**Problem statement**
Your task is to write out exactly the lines from the line containing "16 264 1.35" through the end of the records, inclusive at both ends.

**Information shown**
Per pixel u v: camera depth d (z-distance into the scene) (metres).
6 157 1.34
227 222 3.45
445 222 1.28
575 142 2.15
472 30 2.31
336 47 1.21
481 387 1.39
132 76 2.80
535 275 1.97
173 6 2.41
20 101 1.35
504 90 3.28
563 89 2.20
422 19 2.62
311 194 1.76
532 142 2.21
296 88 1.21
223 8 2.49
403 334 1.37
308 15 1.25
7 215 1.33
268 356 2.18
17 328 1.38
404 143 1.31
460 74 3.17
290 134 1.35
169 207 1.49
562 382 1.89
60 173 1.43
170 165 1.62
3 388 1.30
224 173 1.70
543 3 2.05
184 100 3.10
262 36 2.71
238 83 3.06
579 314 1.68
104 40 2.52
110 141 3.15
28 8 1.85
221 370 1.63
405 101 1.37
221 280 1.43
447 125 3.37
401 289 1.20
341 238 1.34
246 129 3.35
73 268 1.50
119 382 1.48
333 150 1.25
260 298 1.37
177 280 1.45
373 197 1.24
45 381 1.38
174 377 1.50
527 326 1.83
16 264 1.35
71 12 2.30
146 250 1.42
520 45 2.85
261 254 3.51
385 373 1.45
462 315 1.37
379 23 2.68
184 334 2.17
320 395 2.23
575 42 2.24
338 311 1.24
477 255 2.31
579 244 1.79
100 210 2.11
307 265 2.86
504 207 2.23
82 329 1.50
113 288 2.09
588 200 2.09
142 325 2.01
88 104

**Answer area**
16 264 1.35
71 12 2.30
146 250 1.42
520 45 2.85
261 254 3.51
385 373 1.45
462 315 1.37
379 23 2.68
184 334 2.17
320 395 2.23
575 42 2.24
338 311 1.24
477 255 2.31
579 244 1.79
100 210 2.11
307 265 2.86
504 207 2.23
82 329 1.50
113 288 2.09
588 200 2.09
142 325 2.01
88 104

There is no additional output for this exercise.